Tax wars bite all countries – but it hurts developing countries particularly hard.
Why tax competition and supposedly ‘competitive’ tax systems are harmful
At a national level, all the evidence shows that it is a mistake to try and create a ‘competitive’ tax system, strange though that may sound.
This is for several reasons.
As mentioned above tax ‘competition’ bears no economic relation to competition between firms in a market. They are different economic beasts, which share a word in the English language: ‘competition’. Because of this word, many people who haven’t thought too hard about the issues see this as a beneficial process. It’s not.
In addition, tax is not a cost to an economy, but a transfer within it. Tax cuts for corporations provide subsidies to them, at the expense of another essential wealth-generating mechanism: public spending on roads or courts or education, and so on. So it is not obvious how corporate tax cuts make any country any more ‘competitive’ – whatever ‘competitive’ may mean.
It may be that cutting taxes attracts investment – but the general evidence out there on this point is extremely shaky. Even in the cases where it does attract investment, it tends to attract exactly the wrong kind: the flighty stuff with few productive linkages with the rest of the economy.

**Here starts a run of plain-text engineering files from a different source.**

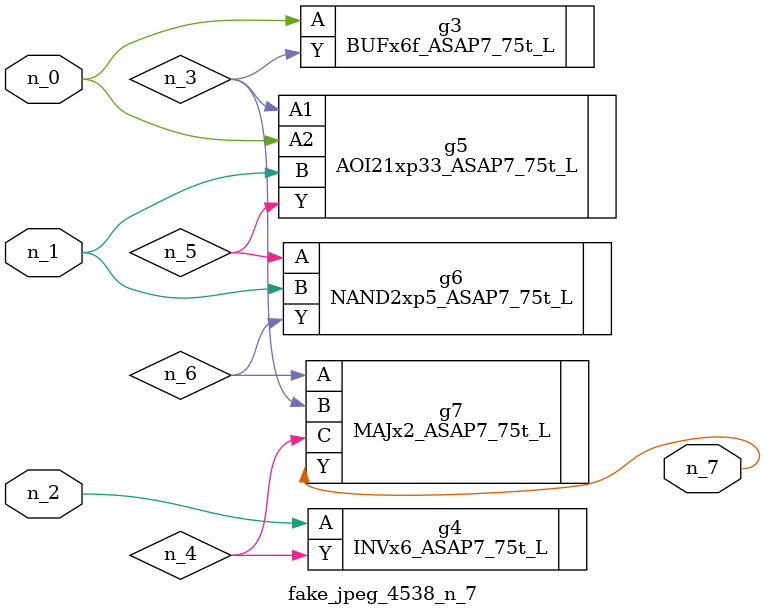
<source format=v>
module fake_jpeg_4538_n_7 (n_0, n_2, n_1, n_7);

input n_0;
input n_2;
input n_1;

output n_7;

wire n_3;
wire n_4;
wire n_6;
wire n_5;

BUFx6f_ASAP7_75t_L g3 ( 
.A(n_0),
.Y(n_3)
);

INVx6_ASAP7_75t_L g4 ( 
.A(n_2),
.Y(n_4)
);

AOI21xp33_ASAP7_75t_L g5 ( 
.A1(n_3),
.A2(n_0),
.B(n_1),
.Y(n_5)
);

NAND2xp5_ASAP7_75t_L g6 ( 
.A(n_5),
.B(n_1),
.Y(n_6)
);

MAJx2_ASAP7_75t_L g7 ( 
.A(n_6),
.B(n_3),
.C(n_4),
.Y(n_7)
);


endmodule
</source>
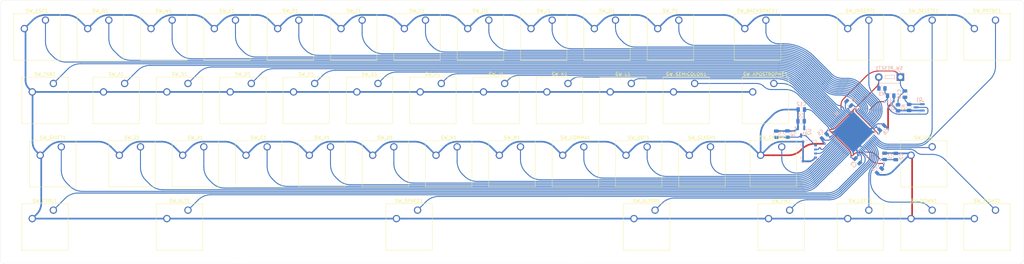
<source format=kicad_pcb>
(kicad_pcb
	(version 20240108)
	(generator "pcbnew")
	(generator_version "8.0")
	(general
		(thickness 1.6)
		(legacy_teardrops no)
	)
	(paper "A3")
	(layers
		(0 "F.Cu" signal)
		(31 "B.Cu" signal)
		(32 "B.Adhes" user "B.Adhesive")
		(33 "F.Adhes" user "F.Adhesive")
		(34 "B.Paste" user)
		(35 "F.Paste" user)
		(36 "B.SilkS" user "B.Silkscreen")
		(37 "F.SilkS" user "F.Silkscreen")
		(38 "B.Mask" user)
		(39 "F.Mask" user)
		(40 "Dwgs.User" user "User.Drawings")
		(41 "Cmts.User" user "User.Comments")
		(42 "Eco1.User" user "User.Eco1")
		(43 "Eco2.User" user "User.Eco2")
		(44 "Edge.Cuts" user)
		(45 "Margin" user)
		(46 "B.CrtYd" user "B.Courtyard")
		(47 "F.CrtYd" user "F.Courtyard")
		(48 "B.Fab" user)
		(49 "F.Fab" user)
		(50 "User.1" user)
		(51 "User.2" user)
		(52 "User.3" user)
		(53 "User.4" user)
		(54 "User.5" user)
		(55 "User.6" user)
		(56 "User.7" user)
		(57 "User.8" user)
		(58 "User.9" user)
	)
	(setup
		(pad_to_mask_clearance 0)
		(allow_soldermask_bridges_in_footprints no)
		(pcbplotparams
			(layerselection 0x00010fc_ffffffff)
			(plot_on_all_layers_selection 0x0000000_00000000)
			(disableapertmacros no)
			(usegerberextensions no)
			(usegerberattributes yes)
			(usegerberadvancedattributes yes)
			(creategerberjobfile yes)
			(dashed_line_dash_ratio 12.000000)
			(dashed_line_gap_ratio 3.000000)
			(svgprecision 4)
			(plotframeref no)
			(viasonmask no)
			(mode 1)
			(useauxorigin no)
			(hpglpennumber 1)
			(hpglpenspeed 20)
			(hpglpendiameter 15.000000)
			(pdf_front_fp_property_popups yes)
			(pdf_back_fp_property_popups yes)
			(dxfpolygonmode yes)
			(dxfimperialunits yes)
			(dxfusepcbnewfont yes)
			(psnegative no)
			(psa4output no)
			(plotreference yes)
			(plotvalue yes)
			(plotfptext yes)
			(plotinvisibletext no)
			(sketchpadsonfab no)
			(subtractmaskfromsilk no)
			(outputformat 1)
			(mirror no)
			(drillshape 0)
			(scaleselection 1)
			(outputdirectory "")
		)
	)
	(net 0 "")
	(net 1 "GND")
	(net 2 "Net-(U1-VREF+)")
	(net 3 "+3.3V")
	(net 4 "+5V")
	(net 5 "Net-(Q1-G)")
	(net 6 "BOOT")
	(net 7 "RESET")
	(net 8 "D+")
	(net 9 "D-")
	(net 10 "A")
	(net 11 "ALT")
	(net 12 "ALTGR")
	(net 13 "APOSTROPHE")
	(net 14 "B")
	(net 15 "BACKSPACE")
	(net 16 "C")
	(net 17 "COMMA")
	(net 18 "CTRL")
	(net 19 "D")
	(net 20 "DELETE")
	(net 21 "DOT")
	(net 22 "DOWN")
	(net 23 "E")
	(net 24 "ENTER")
	(net 25 "ESC")
	(net 26 "F")
	(net 27 "FN")
	(net 28 "G")
	(net 29 "H")
	(net 30 "I")
	(net 31 "INSERT")
	(net 32 "J")
	(net 33 "K")
	(net 34 "L")
	(net 35 "LEFT")
	(net 36 "M")
	(net 37 "N")
	(net 38 "O")
	(net 39 "P")
	(net 40 "PRTSC")
	(net 41 "Q")
	(net 42 "R")
	(net 43 "RIGHT")
	(net 44 "S")
	(net 45 "SEMICOLON")
	(net 46 "SHIFT")
	(net 47 "SLASH")
	(net 48 "SPACE")
	(net 49 "T")
	(net 50 "TAB")
	(net 51 "U")
	(net 52 "UP")
	(net 53 "V")
	(net 54 "W")
	(net 55 "X")
	(net 56 "Y")
	(net 57 "Z")
	(net 58 "unconnected-(U1-VBAT-Pad1)")
	(footprint "Button_Switch_Keyboard:SW_Cherry_MX_1.00u_PCB" (layer "F.Cu") (at 85.09 109.22))
	(footprint "Button_Switch_Keyboard:SW_Cherry_MX_1.00u_PCB" (layer "F.Cu") (at 147.0025 128.27))
	(footprint "Button_Switch_Keyboard:SW_Cherry_MX_1.00u_PCB" (layer "F.Cu") (at 289.8775 166.37))
	(footprint "Button_Switch_Keyboard:SW_Cherry_MX_1.50u_PCB" (layer "F.Cu") (at 70.8025 147.32))
	(footprint "Button_Switch_Keyboard:SW_Cherry_MX_1.00u_PCB" (layer "F.Cu") (at 227.965 147.32))
	(footprint "Button_Switch_Keyboard:SW_Cherry_MX_1.00u_PCB" (layer "F.Cu") (at 142.24 109.22))
	(footprint "Button_Switch_Keyboard:SW_Cherry_MX_1.00u_PCB" (layer "F.Cu") (at 132.715 147.32))
	(footprint "Button_Switch_Keyboard:SW_Cherry_MX_1.00u_PCB" (layer "F.Cu") (at 332.74 109.22))
	(footprint "Button_Switch_Keyboard:SW_Cherry_MX_1.00u_PCB" (layer "F.Cu") (at 256.54 109.22))
	(footprint "Button_Switch_Keyboard:SW_Cherry_MX_1.00u_PCB" (layer "F.Cu") (at 189.865 147.32))
	(footprint "Button_Switch_Keyboard:SW_Cherry_MX_1.00u_PCB" (layer "F.Cu") (at 170.815 147.32))
	(footprint "Button_Switch_Keyboard:SW_Cherry_MX_1.00u_PCB" (layer "F.Cu") (at 351.79 109.22))
	(footprint "Button_Switch_Keyboard:SW_Cherry_MX_1.00u_PCB" (layer "F.Cu") (at 180.34 109.22))
	(footprint "Button_Switch_Keyboard:SW_Cherry_MX_1.00u_PCB" (layer "F.Cu") (at 66.04 109.22))
	(footprint "Button_Switch_Keyboard:SW_Cherry_MX_1.00u_PCB" (layer "F.Cu") (at 351.79 166.37))
	(footprint "Button_Switch_Keyboard:SW_Cherry_MX_1.00u_PCB" (layer "F.Cu") (at 261.3025 128.27))
	(footprint "Button_Switch_Keyboard:SW_Cherry_MX_1.00u_PCB" (layer "F.Cu") (at 161.29 109.22))
	(footprint "Button_Switch_Keyboard:SW_Cherry_MX_1.00u_PCB" (layer "F.Cu") (at 199.39 109.22))
	(footprint "Button_Switch_Keyboard:SW_Cherry_MX_1.00u_PCB" (layer "F.Cu") (at 332.74 166.37))
	(footprint "Button_Switch_Keyboard:SW_Cherry_MX_1.00u_PCB" (layer "F.Cu") (at 89.8525 128.27))
	(footprint "Button_Switch_Keyboard:SW_Cherry_MX_1.00u_PCB" (layer "F.Cu") (at 185.1025 128.27))
	(footprint "Button_Switch_Keyboard:SW_Cherry_MX_1.00u_PCB" (layer "F.Cu") (at 313.69 109.22))
	(footprint "Button_Switch_Keyboard:SW_Cherry_MX_1.75u_PCB" (layer "F.Cu") (at 282.73375 109.22))
	(footprint "Button_Switch_Keyboard:SW_Cherry_MX_1.00u_PCB" (layer "F.Cu") (at 218.44 109.22))
	(footprint "Button_Switch_Keyboard:SW_Cherry_MX_1.00u_PCB" (layer "F.Cu") (at 204.1525 128.27))
	(footprint "Button_Switch_Keyboard:SW_Cherry_MX_1.00u_PCB" (layer "F.Cu") (at 332.74 147.32))
	(footprint "Button_Switch_Keyboard:SW_Cherry_MX_1.25u_PCB" (layer "F.Cu") (at 287.49625 147.32))
	(footprint "Button_Switch_Keyboard:SW_Cherry_MX_6.25u_PCB" (layer "F.Cu") (at 177.95875 166.37))
	(footprint "Button_Switch_Keyboard:SW_Cherry_MX_1.00u_PCB" (layer "F.Cu") (at 108.9025 166.37))
	(footprint "Button_Switch_Keyboard:SW_Cherry_MX_1.00u_PCB" (layer "F.Cu") (at 151.765 147.32))
	(footprint "Button_Switch_Keyboard:SW_Cherry_MX_1.00u_PCB" (layer "F.Cu") (at 237.49 109.22))
	(footprint "Button_Switch_Keyboard:SW_Cherry_MX_1.25u_PCB" (layer "F.Cu") (at 68.42125 128.27))
	(footprint "Button_Switch_Keyboard:SW_Cherry_MX_1.00u_PCB" (layer "F.Cu") (at 223.2025 128.27))
	(footprint "Button_Switch_Keyboard:SW_Cherry_MX_1.00u_PCB" (layer "F.Cu") (at 94.615 147.32))
	(footprint "Button_Switch_Keyboard:SW_Cherry_MX_1.25u_PCB"
		(layer "F.Cu")
		(uuid "d96e88c9-920c-4103-8138-f050e6fa29f0")
		(at 249.39625 166.37)
		(descr "Cherry MX keyswitch, 1.25u, PCB mount, http://cherryamericas.com/wp-content/uploads/2014/12/mx_cat.pdf")
		(tags "Cherry MX keyswitch 1.25u PCB")
		(property "Reference" "SW_ALTGR1"
			(at -2.54 -2.794 0)
			(layer "F.SilkS")
			(uuid "3d18075d-00b2-4821-b0f9-56ee05ddeaf0")
			(effects
				(font
					(size 1 1)
					(thickness 0.15)
				)
			)
		)
		(property "Value" "SW_Push"
			(at -2.54 12.954 0)
		
... [390988 chars truncated]
</source>
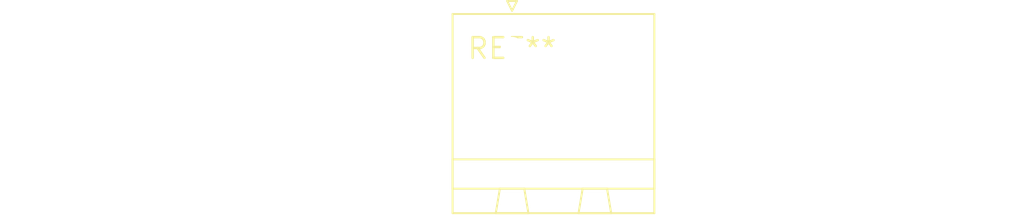
<source format=kicad_pcb>
(kicad_pcb (version 20240108) (generator pcbnew)

  (general
    (thickness 1.6)
  )

  (paper "A4")
  (layers
    (0 "F.Cu" signal)
    (31 "B.Cu" signal)
    (32 "B.Adhes" user "B.Adhesive")
    (33 "F.Adhes" user "F.Adhesive")
    (34 "B.Paste" user)
    (35 "F.Paste" user)
    (36 "B.SilkS" user "B.Silkscreen")
    (37 "F.SilkS" user "F.Silkscreen")
    (38 "B.Mask" user)
    (39 "F.Mask" user)
    (40 "Dwgs.User" user "User.Drawings")
    (41 "Cmts.User" user "User.Comments")
    (42 "Eco1.User" user "User.Eco1")
    (43 "Eco2.User" user "User.Eco2")
    (44 "Edge.Cuts" user)
    (45 "Margin" user)
    (46 "B.CrtYd" user "B.Courtyard")
    (47 "F.CrtYd" user "F.Courtyard")
    (48 "B.Fab" user)
    (49 "F.Fab" user)
    (50 "User.1" user)
    (51 "User.2" user)
    (52 "User.3" user)
    (53 "User.4" user)
    (54 "User.5" user)
    (55 "User.6" user)
    (56 "User.7" user)
    (57 "User.8" user)
    (58 "User.9" user)
  )

  (setup
    (pad_to_mask_clearance 0)
    (pcbplotparams
      (layerselection 0x00010fc_ffffffff)
      (plot_on_all_layers_selection 0x0000000_00000000)
      (disableapertmacros false)
      (usegerberextensions false)
      (usegerberattributes false)
      (usegerberadvancedattributes false)
      (creategerberjobfile false)
      (dashed_line_dash_ratio 12.000000)
      (dashed_line_gap_ratio 3.000000)
      (svgprecision 4)
      (plotframeref false)
      (viasonmask false)
      (mode 1)
      (useauxorigin false)
      (hpglpennumber 1)
      (hpglpenspeed 20)
      (hpglpendiameter 15.000000)
      (dxfpolygonmode false)
      (dxfimperialunits false)
      (dxfusepcbnewfont false)
      (psnegative false)
      (psa4output false)
      (plotreference false)
      (plotvalue false)
      (plotinvisibletext false)
      (sketchpadsonfab false)
      (subtractmaskfromsilk false)
      (outputformat 1)
      (mirror false)
      (drillshape 1)
      (scaleselection 1)
      (outputdirectory "")
    )
  )

  (net 0 "")

  (footprint "PhoenixContact_MSTBA_2,5_2-G-5,08_1x02_P5.08mm_Horizontal" (layer "F.Cu") (at 0 0))

)

</source>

If it’s good, embedded investment, then it won’t be chased away by a whiff of tax.
Even Ireland, the poster-child for supposedly ‘beneficial’ tax competition, is not at all what it seems, and not an example other countries can or should follow.
The fantasy of beneficial tax competition
things because of inducements.”
-Paul O’Neill, ex chair of Alcoa
The theory that tax wars are a good thing rests heavily on a paper written in 1956 by the U.S. economist Charles Tiebout. The idea he put forwards was that people would move to jusrisdictions which offered them the best mix of taxes and services, and this resulted in the sorting of jurisdictions into ‘optimal’ communities. The paper, however, relies on unspeakable assumptions – for example, that tax havens don’t exist – or that hordes of perfectly informed citizens rip their kids out of schools flit in huge shoals from one country to another, every time the tax rate changes. These and other similarly unworldly assumptions render the paper unworkable.
Although the arguments can get quite complicated, not least because of the large number of academic studies out there straining the morass of evidence to show that tax wars provide benefits, our short article provides a useful introduction to the issue, explaining the problems.
If you use the term tax competition, perhaps put ‘competition’ in quote marks, even if only to signal that you understand the issues.
There are two general approaches that are needed to tackle tax wars.
- Co-ordination and co-operation. Tax wars are a classic ‘collective action‘ problem. At a global level, the process involves in a race to the bottom. The end result is a race to (for example) zero corporate tax rates – which would create immense damage to the world economy. The answer to collective active problems is co-ordination and co-operation between states, to reach agreement not to engage in such a race. However, as with collective action problems in general, there is a strong urge to cheat. This means another approach needs to complement the first.
- Change the ideology. Not only is the race to the bottom harmful, but it has been demonstrated — particularly for larger economies — that even from the perspective of pure national self-interest, it generally makes no sense to engage in the race to the bottom on tax. Many tax cuts are driven by ideology rather than evidence.